Claude Code 2.1.160 turns some files into approval points

Adam Olofsson HammareAdam Olofsson Hammare
Claude Code 2.1.160 turns some files into approval points

The most useful part of Claude Code 2.1.160 is not a new giant agent mode. It is a brake. Claude Code now asks before it writes to shell startup files such as .zshenv, .zlogin, and .bash_login, to ~/.config/git/, and before acceptEdits writes build or tool configuration files that can grant code execution, including .npmrc, .yarnrc*, bunfig.toml, .bazelrc, .pre-commit-config.yaml, and .devcontainer/.

Source: Claude Code changelog 2.1.160 and the npm registry entry for @anthropic-ai/claude-code

Some files are doors, not documents

A shell startup file can run when a terminal starts. A build configuration can change what happens when someone installs packages, runs tests, opens a devcontainer, or starts a pre-commit flow. Those files deserve a different review path than an ordinary component file.
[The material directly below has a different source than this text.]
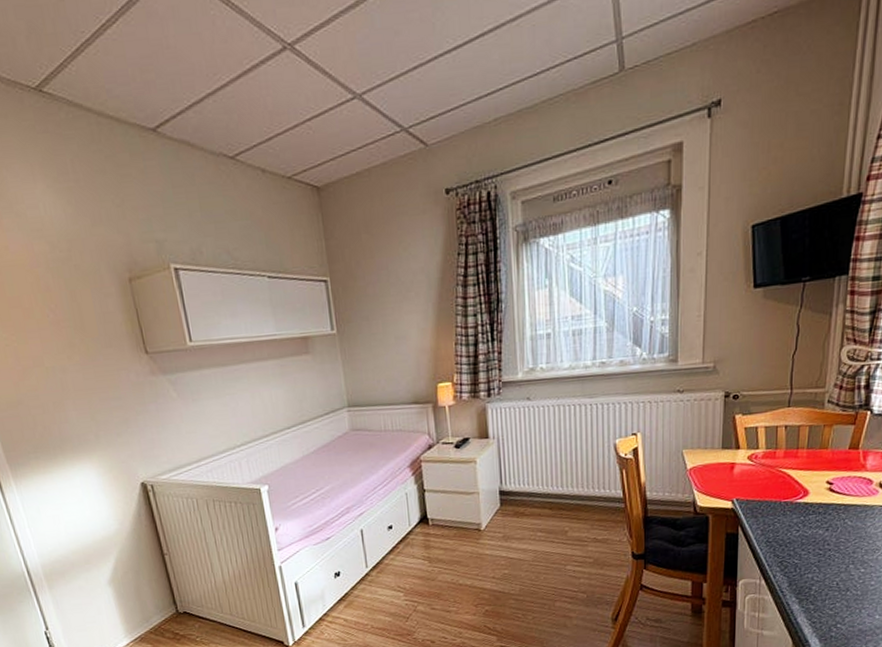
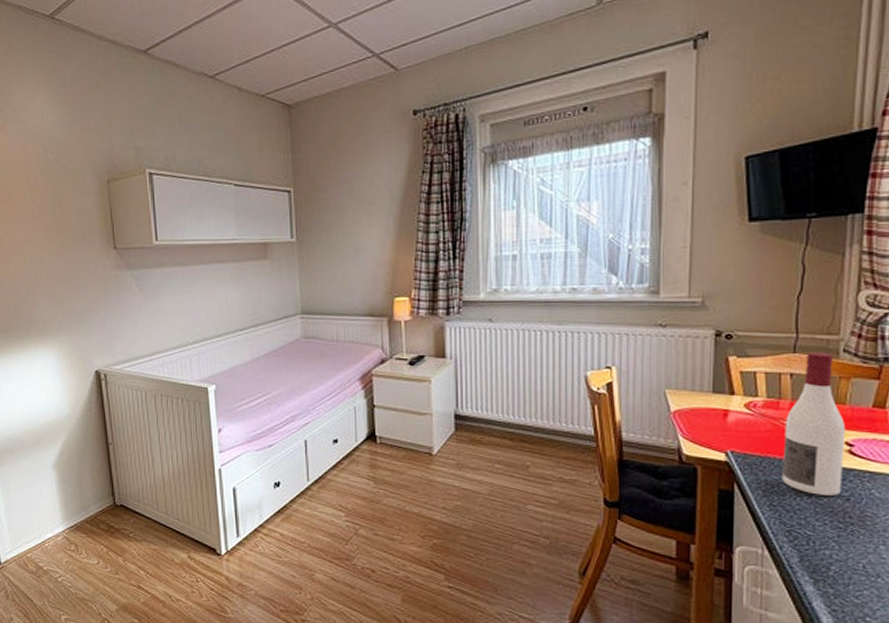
wine bottle: none [776,404,828,530] -> present [782,352,846,497]

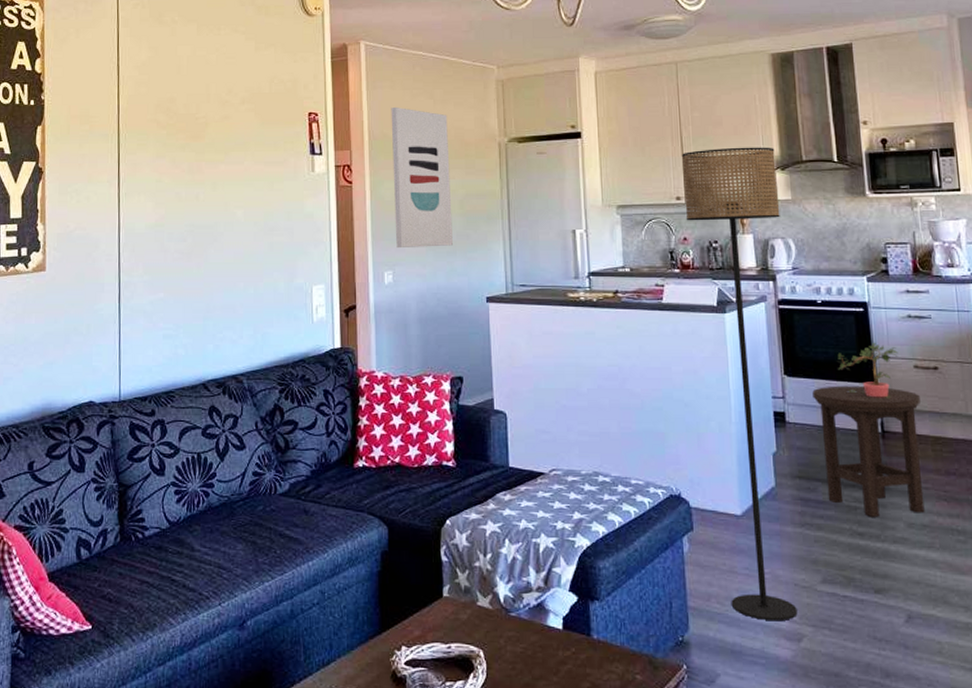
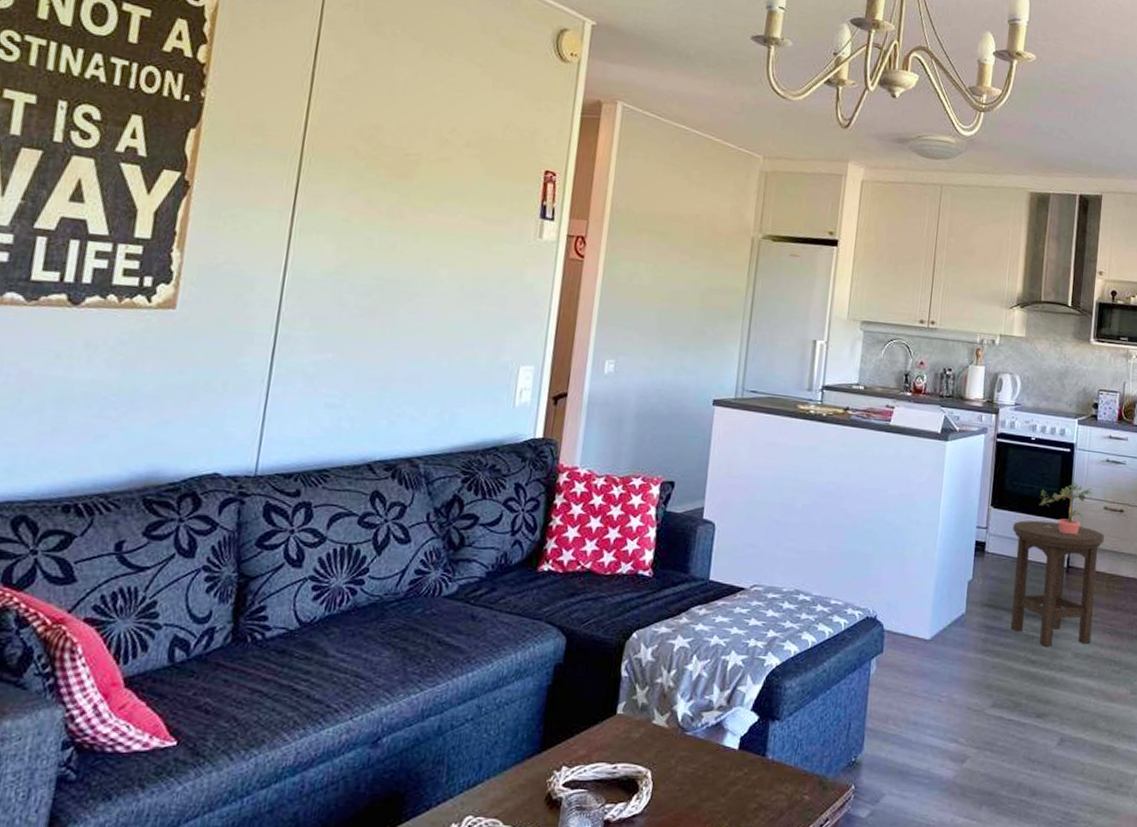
wall art: present [391,106,453,249] -> none [623,180,702,341]
floor lamp: present [681,147,798,620] -> none [906,276,1018,742]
For small teams, the signal is practical: if an AI agent may help inside repositories, documents, MCP servers, or local tools, you need to know which files merely describe work and which files can start work.

What changed in Claude Code

Claude Code 2.1.160 includes several useful fixes for background sessions, Windows/WSL, and the agent view. The bigger workflow lesson is the protection around files with side effects:

  • Claude Code adds a prompt before writing to some shell startup files and ~/.config/git/.
  • acceptEdits asks before writing build-tool files that can grant code execution.
  • Resumed background sessions should no longer lose history and re-run the original prompt.
  • The trigger keyword for dynamic workflows changes from workflow to ultracode, so the word "workflow" in normal text should no longer accidentally start that kind of run.

This is not just a Claude Code detail. It is a good rule for agentic automation in general: automatic approval is best for low-risk work. Files that affect runtime, permissions, installation, or commands need their own gate.

A small routine to add this week

Create a short protected-file list before you let AI make more automatic changes:

  • Put shell startup files, Git configuration, package manager settings, pre-commit, devcontainer, and CI files in a protected category.
  • Decide who can approve changes in that category.
  • Require the agent to explain which runtime behavior or permission changes before you accept the diff.
  • Keep secrets in environment variables or a secret manager. Use scoped API keys when tools need access.
  • Save a short change line: which file changed, why, who approved it, and how it was tested.

That is the kind of routine we build in Tool Forge: AI gets real tools, but with clear boundaries, logs, and human review where it matters.

Try this prompt this week

Make your own protected-file list first. Then ask Claude Code to inspect the project before it changes anything:

Inspect this repository's setup files before making changes.
List files that can affect install, shell startup, tests, pre-commit, containers, CI, or tool permissions.
Classify which files are safe for routine edits and which need human approval.
For protected files, propose the diff and explain the runtime effect before writing.
Do not edit protected files until I approve that specific change.

The point is not to stop the agent. The point is to let it do useful work without moving the safety gate to the wrong side of the change.